But I have to start the script manually, "./volume-monitor.py" since it doesn't startup with the system. So, IF that was fixed then this would be working perfectly!
-
@dh04000 hi
The easy way to start it is totouch ~/custom.sh && chmod u+x ~/custom.sh
and then edit ~/custom.sh to start your python -
So lets assume I have no idea what to add to custom.sh to start up my script. How do I do that?
-
@dh04000 just add what you'd usually tyoe on the command line say
python /path/to/script.py
-
@Substring Oh, that seems simple. Thank you.
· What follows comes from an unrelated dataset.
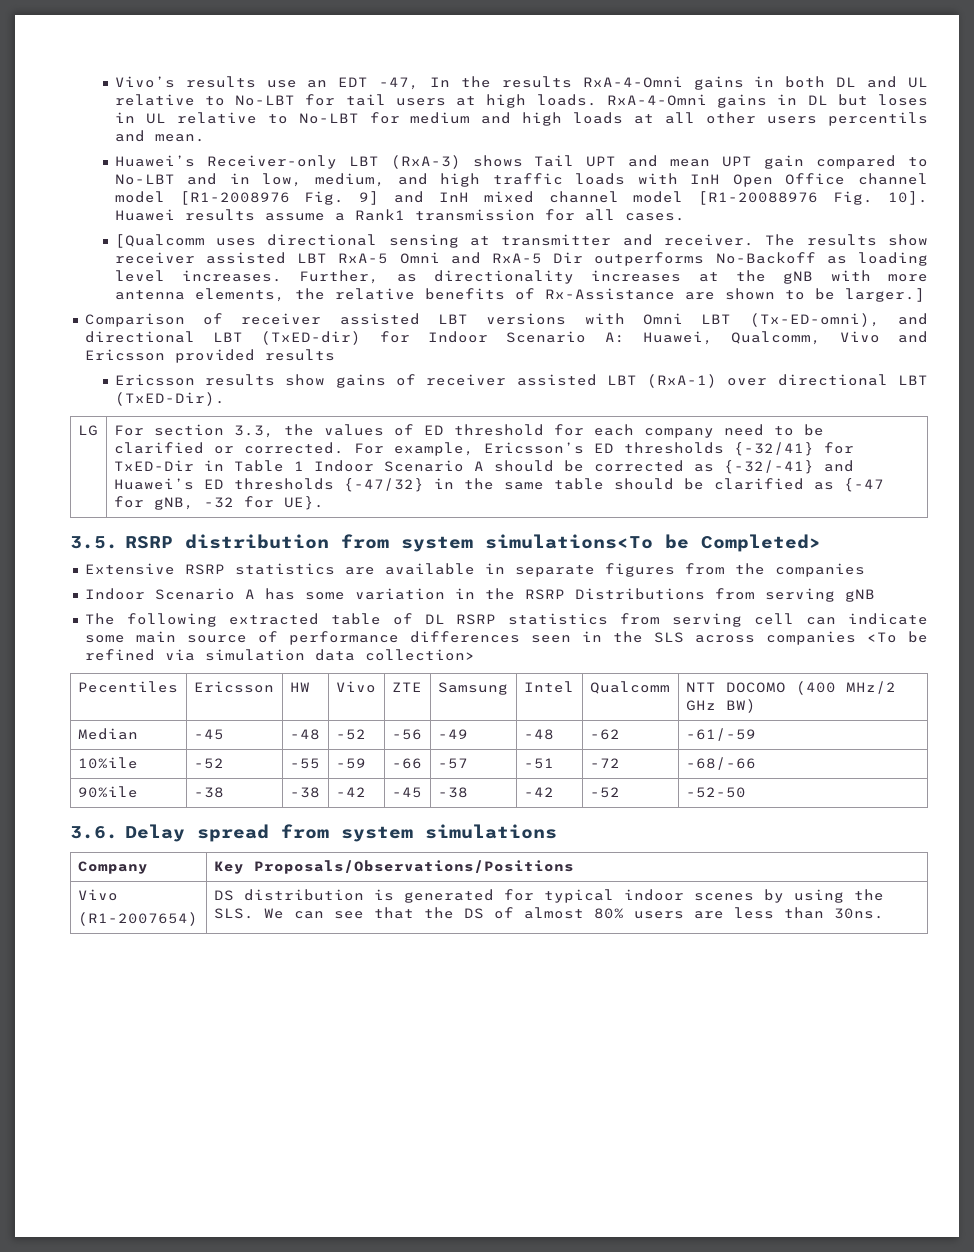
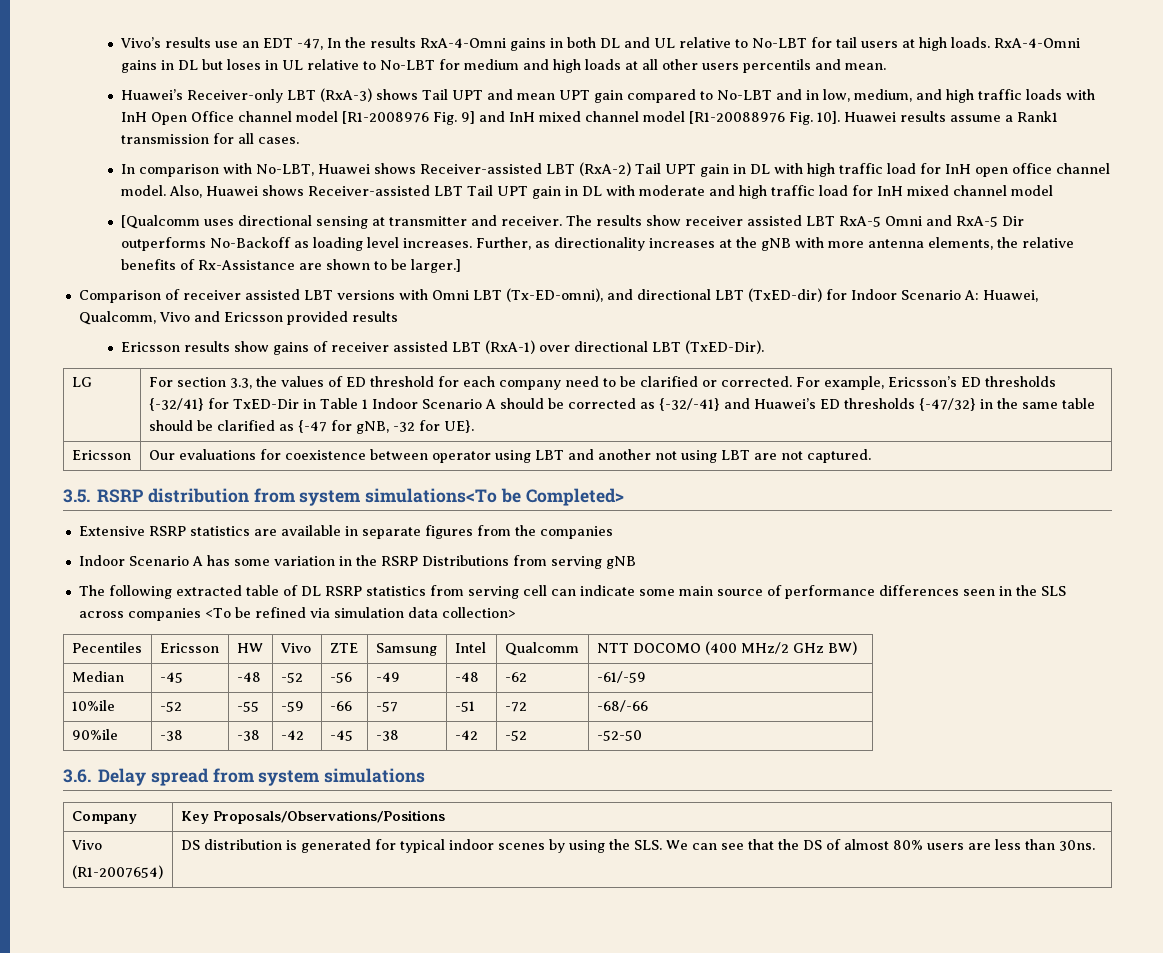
(685, 217) none -> [120,162,1110,177] [120,185,1053,199] // In comparison with No-LBT, Huawei shows Receiver-assisted LBT (RxA-2) Tail UPT gain in DL with high traffic load for InH open office channel model. Also, Huawei shows Receiver-assisted LBT Tail UPT gain in DL with moderate and high traffic load for InH mixed channel model
(324, 503) none -> [71,450,131,460] [148,449,871,463] // Ericsson | Our evaluations for coexistence between operator using LBT and another not using LBT are not captured.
I'l try it sometime this week/weekend and report how it went.
-
-
Complete success! The script starts up with the system now! Thanks for the help!
-
@dh04000
good news , may be to make a complete tutorial ? please -
Ok. What form should it be in? A google document, typed into this forum thread, a new forum thread, something else?
Also, how do I do those cool code windows?
-
@dh04000 @acris the articld could be written directly in the wiki?
https://github.com/recalbox/recalbox-os/wiki/Mini-How-To-(EN) -
In the wiki
-
@acris I'm still interested in writing a how-to use this script, but I don't know how to write to the wiki. Can I just send someone a google document with the how-to in it?
EDIT: Also @Substring once I wrote the how-to, would you mind checking it with your system since you also have a rotary encoder?
-
No problem make google docs and a modo add your document on wiki.
-
@dh04000 mine is not plugged hahaha
the wiki syntax is farily simple, you even have a WYSIWYG bar to edit
-
Done: https://docs.google.com/document/d/15gvyNhxF_knimoVxYE0X3E4Fe1n_DSU06Wli_QtnwxE/pub
@Substring @acris @lackyluuk It needs some minor editing work for the wiki. I put comments in blue on what needs to be done.
-
I started editing the wiki, but I'm not good at it.... Also, please test those copy/paste instructions. I haven't had a chance to try it on my machine yet.
-
-
Great !!! thanks a lot @dh04000